### Exercise details
Continue the account below of Coleman's treatment for depression, starting after its final sentence.

The group therapy with other patients was the high point of the clinic experience for Coleman.
"It was the most interesting thing I've ever been involved in," says the legislator. "You have these folks who are going through similar things you are going through telling you when you're not expressing something in a realistic way ... how you perceive something to yourself. It was great. They point out that you're holding in anger, or being too formal when you're talking about something that's obviously very painful."
The final phase of the clinic stay, says Coleman, was relapse prevention, the designing of a plan to prevent the recurrence of depression episodes. "In that plan you find the early warning signals, those things that you see or others see that come on before you get depressed. You pick people in your everyday life to help you see these things and monitor them."
Coleman, who had spent his young adult years learning not to ask for help, found opening up very difficult. "I don't like to ask people for things, but it does work well. Because if they're in on it you've got a support group. You pick these folks to provide what everybody has -- affirmation, people who you can disclose to, tell things to. People who provide balance in your life. Those are folks we all generally have in our circle of friends or family. You tell them 'Look, I need you to help me help myself do this. Here's some things you can tell me if I'm not doing them.'"
Skepticism -- and the reluctance to discuss his problems that Coleman exhibit-ed in that October phone conversation with the Press -- eventually gave way to acceptance.
"At first I said no way is this going to work," he laughs. "But it does. It really, really does."
Coleman's plan includes taking the anti-depressive drug Zoloft and adhering to a regular schedule that includes exercise and periods of time blocked out for family activities, rather than politics. It's a regimen that he will likely maintain for the rest of his life.

### Information shown
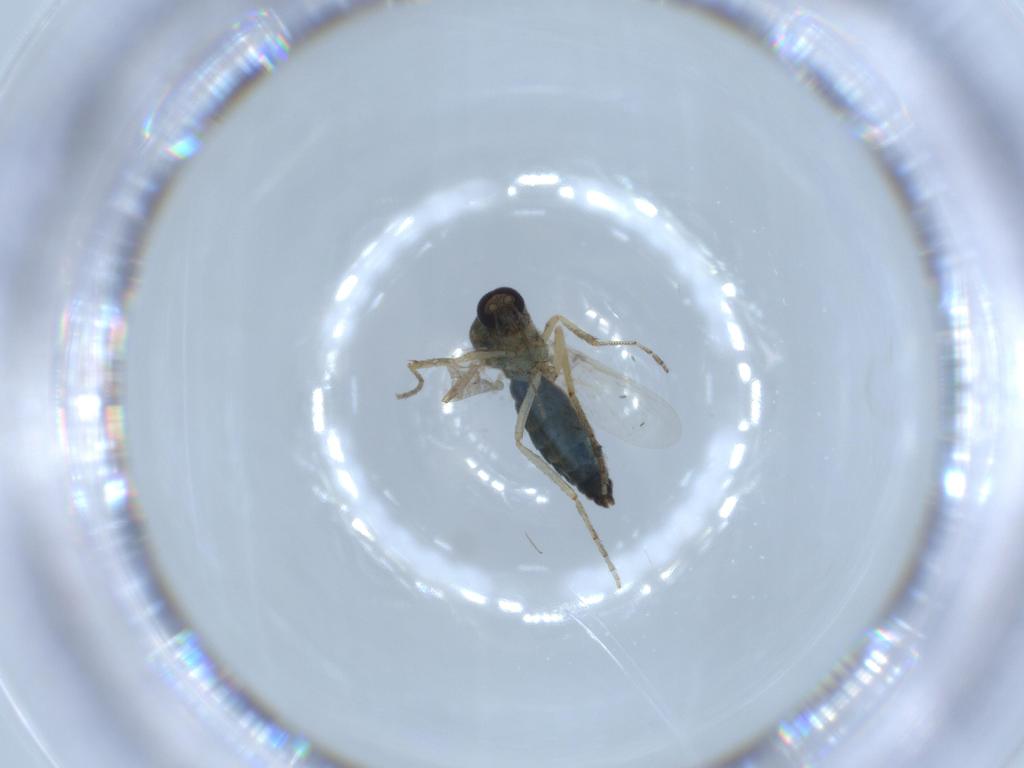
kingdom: Animalia
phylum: Arthropoda
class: Insecta
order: Diptera
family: Ceratopogonidae
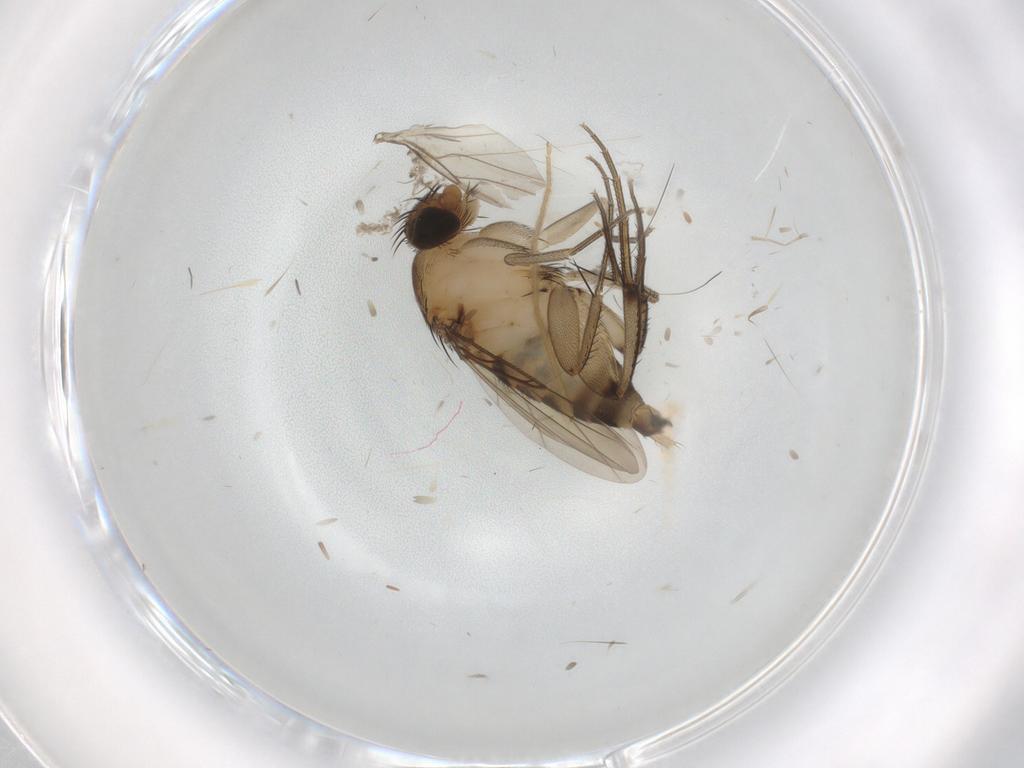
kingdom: Animalia
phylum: Arthropoda
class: Insecta
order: Diptera
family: Phoridae
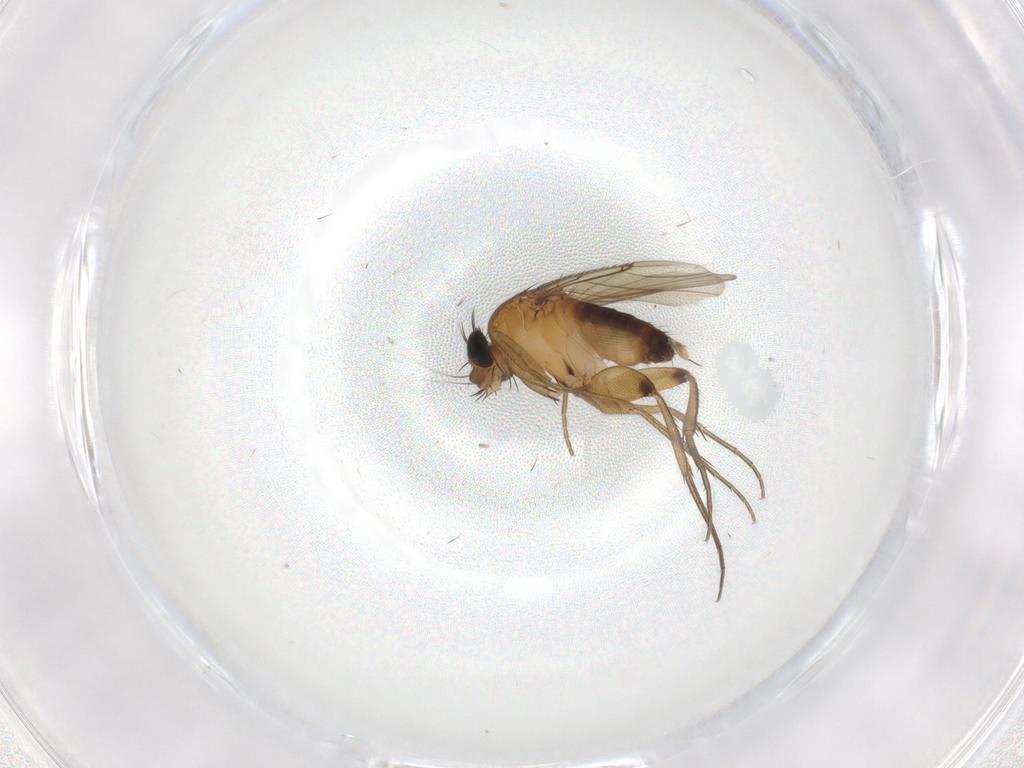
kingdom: Animalia
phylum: Arthropoda
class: Insecta
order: Diptera
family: Phoridae
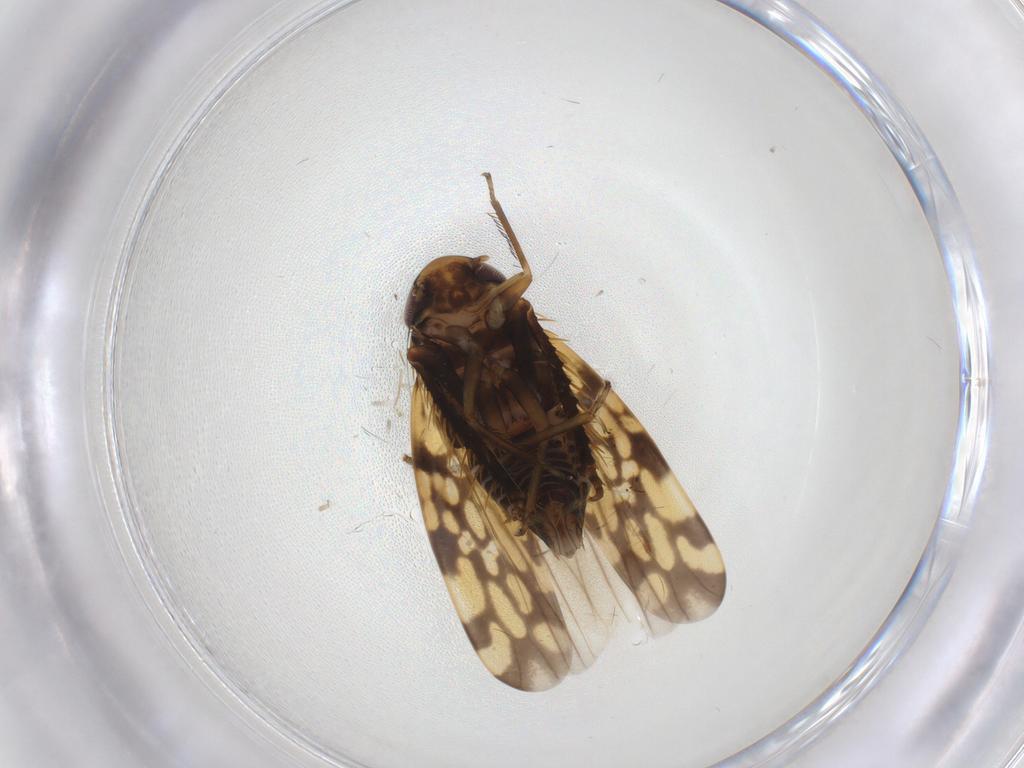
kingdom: Animalia
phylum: Arthropoda
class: Insecta
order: Hemiptera
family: Cicadellidae
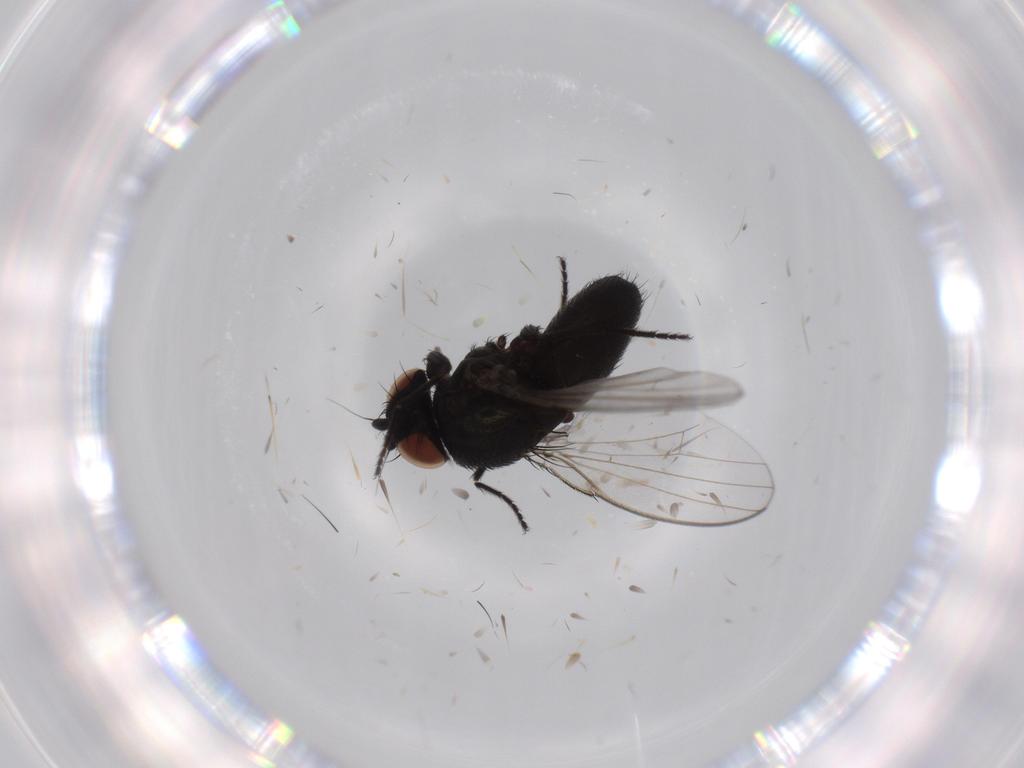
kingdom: Animalia
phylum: Arthropoda
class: Insecta
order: Diptera
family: Milichiidae
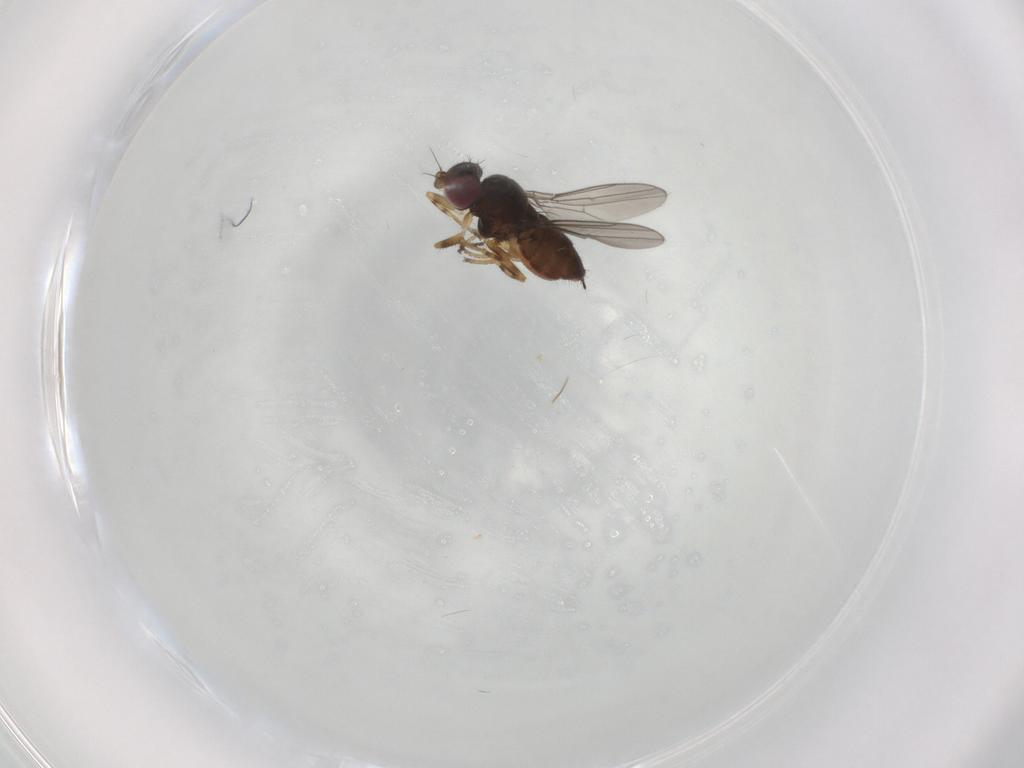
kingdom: Animalia
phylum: Arthropoda
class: Insecta
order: Diptera
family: Chloropidae
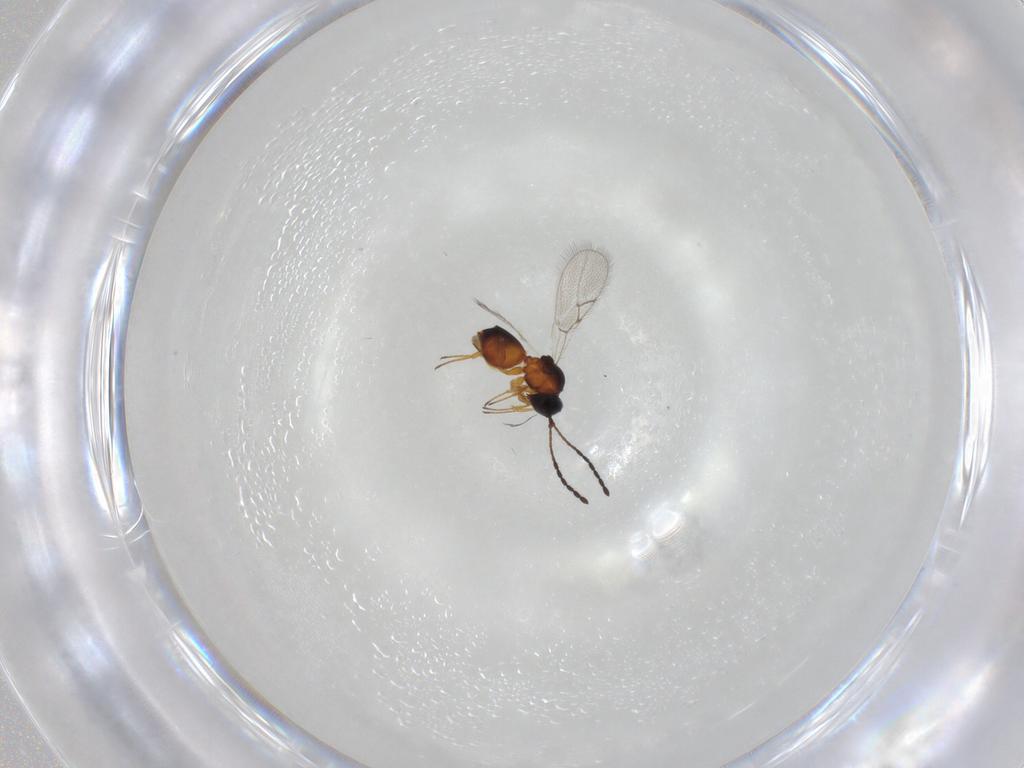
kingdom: Animalia
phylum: Arthropoda
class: Insecta
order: Hymenoptera
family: Figitidae
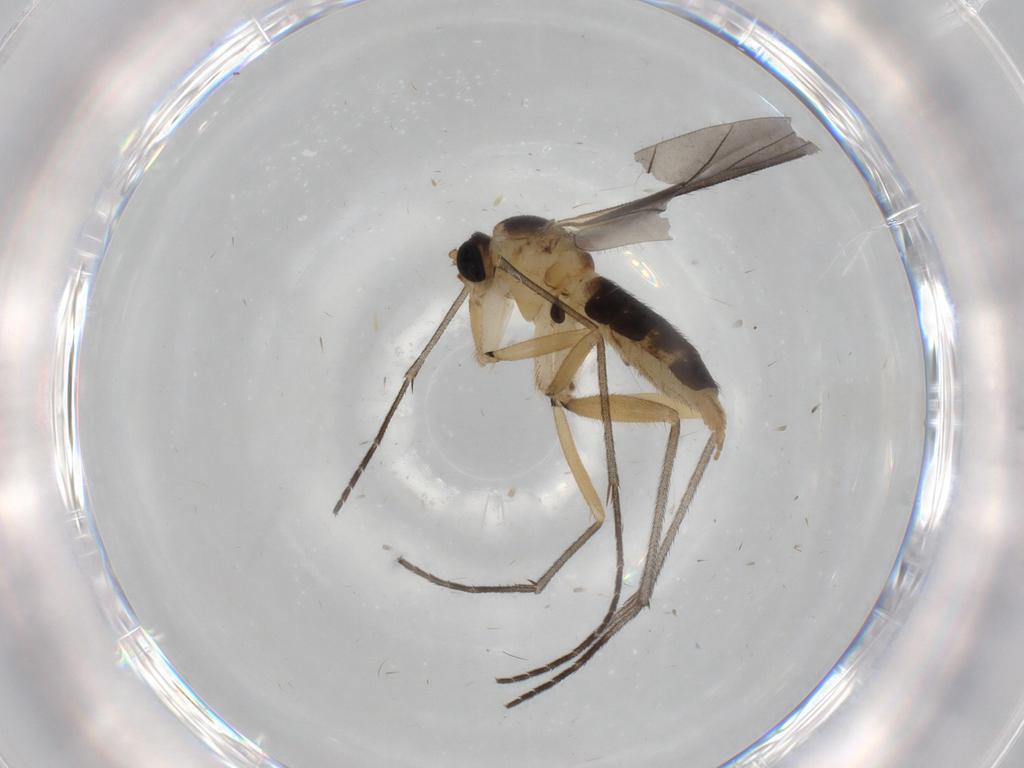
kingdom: Animalia
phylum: Arthropoda
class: Insecta
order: Diptera
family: Sciaridae
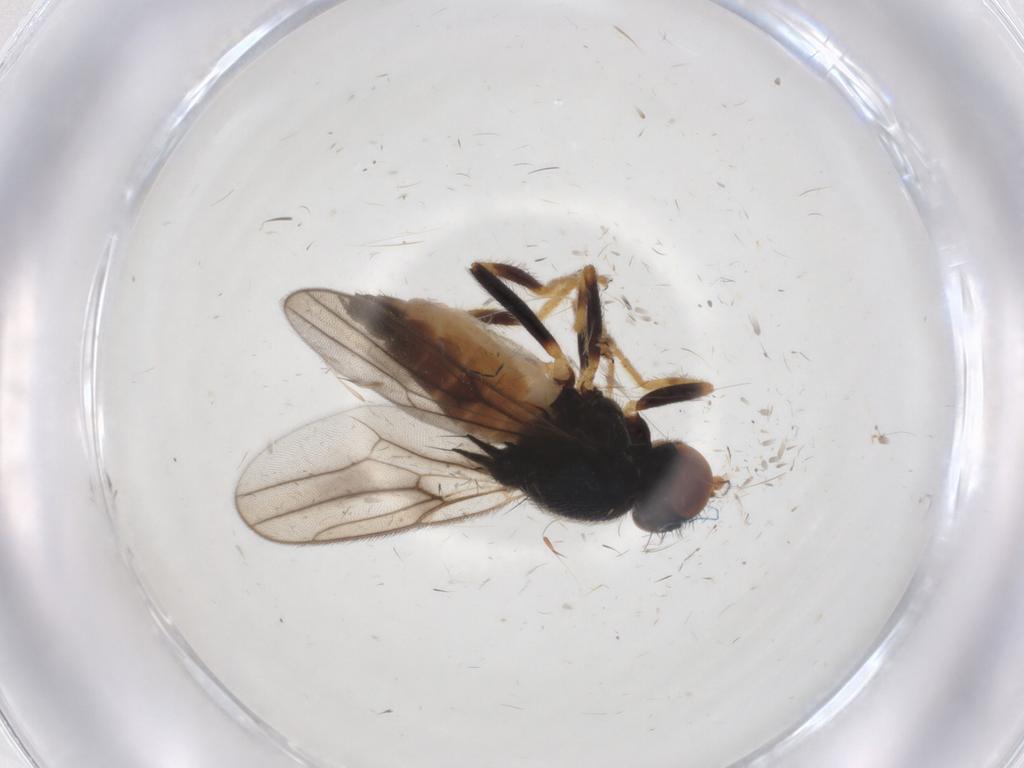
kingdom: Animalia
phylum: Arthropoda
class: Insecta
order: Diptera
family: Chloropidae
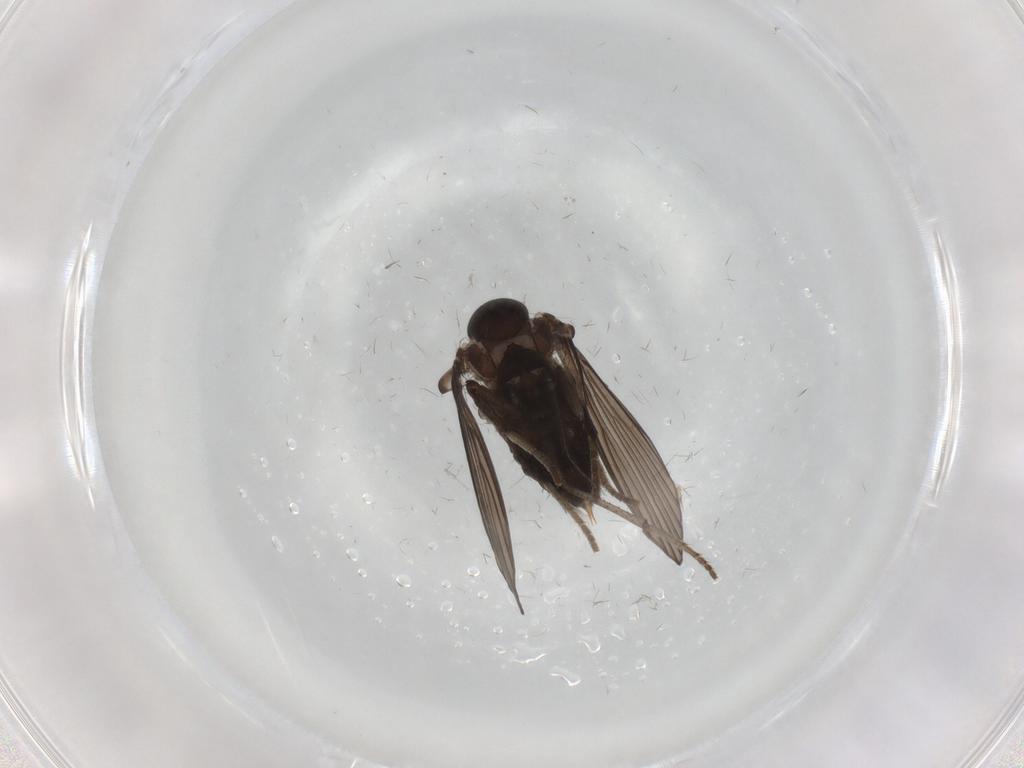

### Answer
Gloria Coleman is delighted with her son's commitment to making time for his family. "My husband was so busy out there with the medical practice and other things, my children and I basically did all the family things together," she recalls.
As for what some people might consider a startling openness about his condition, Coleman says part of his motivation is for himself and part for the public.
"The more comfortable I am with this and the more other people know, the better I feel about it," he says. "I'm a legislator, yeah, but I'm Garnet and I have problems, too. Because I have a problem doesn't mean problems are insurmountable."
Coleman plans to make mental health services a special focus in the legislative session that opens January 10 by using his own experience to educate others about a problem, he says, "that has a stigma that's hard to deal with."
"People don't like to talk about mental illness," he continues. "It's almost worse than AIDS in the way people feel about it. And there's no difference from diabetes ... this is just take a pill every day and move on. If I can be an example as someone who can deal with something that has been debilitating and be open and comfortable with it, then other people can be, too.